───── Material provided

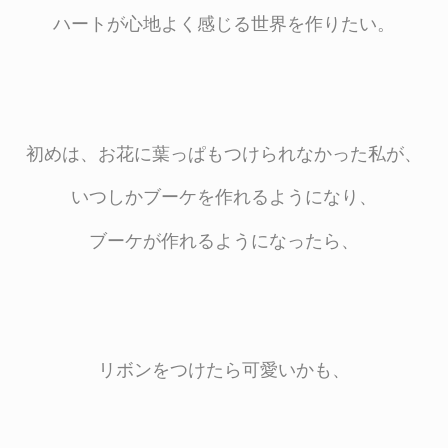
ハートが心地よく感じる世界を作りたい。
初めは、お花に葉っぱもつけられなかった私が、
いつしかブーケを作れるようになり、
ブーケが作れるようになったら、
リボンをつけたら可愛いかも、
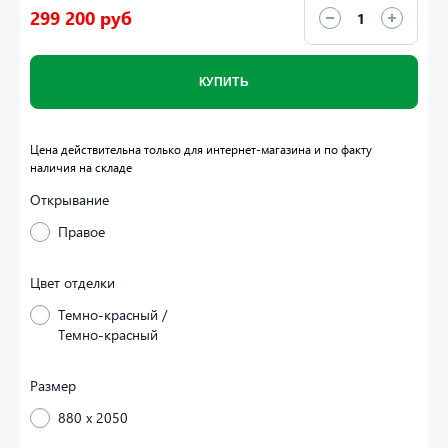
299 200 руб
КУПИТЬ
Цена действительна только для интернет-магазина и по факту
наличия на складе
Открывание
Правое
Цвет отделки
Темно-красный /
Темно-красный
Размер
880 x 2050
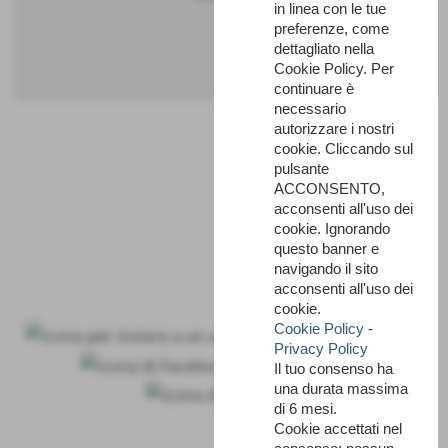
in linea con le tue
preferenze, come
dettagliato nella
Cookie Policy. Per
continuare è
necessario
autorizzare i nostri
cookie. Cliccando sul
pulsante
ACCONSENTO,
acconsenti all'uso dei
cookie. Ignorando
questo banner e
navigando il sito
acconsenti all'uso dei
cookie.
Cookie Policy
-
Privacy Policy
Il tuo consenso ha
una durata massima
di 6 mesi.
Cookie accettati nel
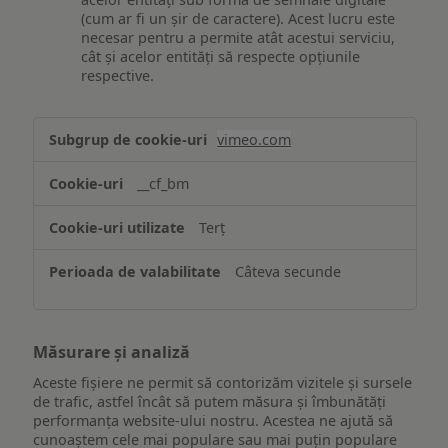
(cum ar fi un șir de caractere). Acest lucru este
necesar pentru a permite atât acestui serviciu,
cât și acelor entități să respecte opțiunile
respective.
Asigurarea
vimeo.com
funcționalităților
website-
__cf_bm
ului
Terț
Câteva secunde
Măsurare și analiză
Aceste fișiere ne permit să contorizăm vizitele și sursele
de trafic, astfel încât să putem măsura și îmbunătăți
performanța website-ului nostru. Acestea ne ajută să
cunoaștem cele mai populare sau mai puțin populare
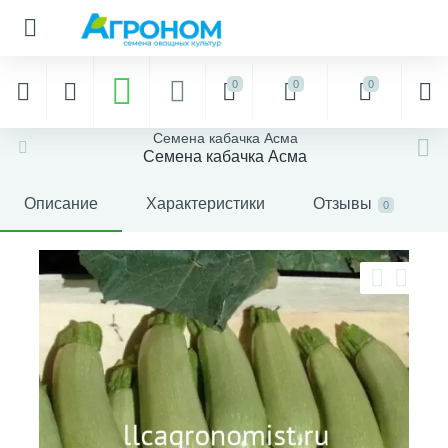
0
0
0
Семена кабачка Асма
Семена кабачка Асма
Описание
Характеристики
Отзывы
0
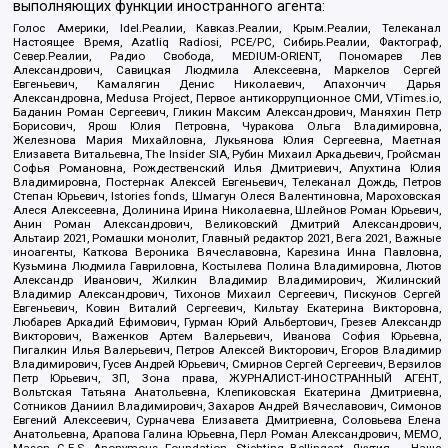
выполняющих функции иностранного агента:
Голос Америки, Idel.Реалии, Кавказ.Реалии, Крым.Реалии, Телеканал
Настоящее Время, Azatliq Radiosi, PCE/PC, Сибирь.Реалии, Фактограф,
Север.Реалии, Радио Свобода, MEDIUM-ORIENT, Пономарев Лев
Александрович, Савицкая Людмила Алексеевна, Маркелов Сергей
Евгеньевич, Камалягин Денис Николаевич, Апахончич Дарья
Александровна, Medusa Project, Первое антикоррупционное СМИ, VTimes.io,
Баданин Роман Сергеевич, Гликин Максим Александрович, Маняхин Петр
Борисович, Ярош Юлия Петровна, Чуракова Ольга Владимировна,
Железнова Мария Михайловна, Лукьянова Юлия Сергеевна, Маетная
Елизавета Витальевна, The Insider SIA, Рубин Михаил Аркадьевич, Гройсман
Софья Романовна, Рождественский Илья Дмитриевич, Апухтина Юлия
Владимировна, Постернак Алексей Евгеньевич, Телеканал Дождь, Петров
Степан Юрьевич, Istories fonds, Шмагун Олеся Валентиновна, Мароховская
Алеся Алексеевна, Долинина Ирина Николаевна, Шлейнов Роман Юрьевич,
Анин Роман Александрович, Великовский Дмитрий Александрович,
Альтаир 2021, Ромашки монолит, Главный редактор 2021, Вега 2021, Важные
иноагенты, Каткова Вероника Вячеславовна, Карезина Инна Павловна,
Кузьмина Людмила Гавриловна, Костылева Полина Владимировна, Лютов
Александр Иванович, Жилкин Владимир Владимирович, Жилинский
Владимир Александрович, Тихонов Михаил Сергеевич, Пискунов Сергей
Евгеньевич, Ковин Виталий Сергеевич, Кильтау Екатерина Викторовна,
Любарев Аркадий Ефимович, Гурман Юрий Альбертович, Грезев Александр
Викторович, Важенков Артем Валерьевич, Иванова София Юрьевна,
Пигалкин Илья Валерьевич, Петров Алексей Викторович, Егоров Владимир
Владимирович, Гусев Андрей Юрьевич, Смирнов Сергей Сергеевич, Верзилов
Петр Юрьевич, ЗП, Зона права, ЖУРНАЛИСТ-ИНОСТРАННЫЙ АГЕНТ,
Вольтская Татьяна Анатольевна, Клепиковская Екатерина Дмитриевна,
Сотников Даниил Владимирович, Захаров Андрей Вячеславович, Симонов
Евгений Алексеевич, Сурначева Елизавета Дмитриевна, Соловьева Елена
Анатольевна, Арапова Галина Юрьевна, Перл Роман Александрович, МЕМО,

──────────

▶ [Required work] Nothing but the pictures may be dropped as you repeat the listing above exactly.

▶ [Exercise output]
ハートが心地よく感じる世界を作りたい。
初めは、お花に葉っぱもつけられなかった私が、
いつしかブーケを作れるようになり、
ブーケが作れるようになったら、
リボンをつけたら可愛いかも、
299 200 руб
КУПИТЬ
Цена действительна только для интернет-магазина и по факту
наличия на складе
Открывание
Правое
Цвет отделки
Темно-красный /
Темно-красный
Размер
880 x 2050
in linea con le tue
preferenze, come
dettagliato nella
Cookie Policy. Per
continuare è
necessario
autorizzare i nostri
cookie. Cliccando sul
pulsante
ACCONSENTO,
acconsenti all'uso dei
cookie. Ignorando
questo banner e
navigando il sito
acconsenti all'uso dei
cookie.
Cookie Policy
-
Privacy Policy
Il tuo consenso ha
una durata massima
di 6 mesi.
Cookie accettati nel
(cum ar fi un șir de caractere). Acest lucru este
necesar pentru a permite atât acestui serviciu,
cât și acelor entități să respecte opțiunile
respective.
Asigurarea
vimeo.com
funcționalităților
website-
__cf_bm
ului
Terț
Câteva secunde
Măsurare și analiză
Aceste fișiere ne permit să contorizăm vizitele și sursele
de trafic, astfel încât să putem măsura și îmbunătăți
performanța website-ului nostru. Acestea ne ajută să
cunoaștem cele mai populare sau mai puțin populare
0
0
0
Семена кабачка Асма
Семена кабачка Асма
Описание
Характеристики
Отзывы
0
выполняющих функции иностранного агента:
Голос Америки, Idel.Реалии, Кавказ.Реалии, Крым.Реалии, Телеканал
Настоящее Время, Azatliq Radiosi, PCE/PC, Сибирь.Реалии, Фактограф,
Север.Реалии, Радио Свобода, MEDIUM-ORIENT, Пономарев Лев
Александрович, Савицкая Людмила Алексеевна, Маркелов Сергей
Евгеньевич, Камалягин Денис Николаевич, Апахончич Дарья
Александровна, Medusa Project, Первое антикоррупционное СМИ, VTimes.io,
Баданин Роман Сергеевич, Гликин Максим Александрович, Маняхин Петр
Борисович, Ярош Юлия Петровна, Чуракова Ольга Владимировна,
Железнова Мария Михайловна, Лукьянова Юлия Сергеевна, Маетная
Елизавета Витальевна, The Insider SIA, Рубин Михаил Аркадьевич, Гройсман
Софья Романовна, Рождественский Илья Дмитриевич, Апухтина Юлия
Владимировна, Постернак Алексей Евгеньевич, Телеканал Дождь, Петров
Степан Юрьевич, Istories fonds, Шмагун Олеся Валентиновна, Мароховская
Алеся Алексеевна, Долинина Ирина Николаевна, Шлейнов Роман Юрьевич,
Анин Роман Александрович, Великовский Дмитрий Александрович,
Альтаир 2021, Ромашки монолит, Главный редактор 2021, Вега 2021, Важные
иноагенты, Каткова Вероника Вячеславовна, Карезина Инна Павловна,
Кузьмина Людмила Гавриловна, Костылева Полина Владимировна, Лютов
Александр Иванович, Жилкин Владимир Владимирович, Жилинский
Владимир Александрович, Тихонов Михаил Сергеевич, Пискунов Сергей
Евгеньевич, Ковин Виталий Сергеевич, Кильтау Екатерина Викторовна,
Любарев Аркадий Ефимович, Гурман Юрий Альбертович, Грезев Александр
Викторович, Важенков Артем Валерьевич, Иванова София Юрьевна,
Пигалкин Илья Валерьевич, Петров Алексей Викторович, Егоров Владимир
Владимирович, Гусев Андрей Юрьевич, Смирнов Сергей Сергеевич, Верзилов
Петр Юрьевич, ЗП, Зона права, ЖУРНАЛИСТ-ИНОСТРАННЫЙ АГЕНТ,
Вольтская Татьяна Анатольевна, Клепиковская Екатерина Дмитриевна,
Сотников Даниил Владимирович, Захаров Андрей Вячеславович, Симонов
Евгений Алексеевич, Сурначева Елизавета Дмитриевна, Соловьева Елена
Анатольевна, Арапова Галина Юрьевна, Перл Роман Александрович, МЕМО,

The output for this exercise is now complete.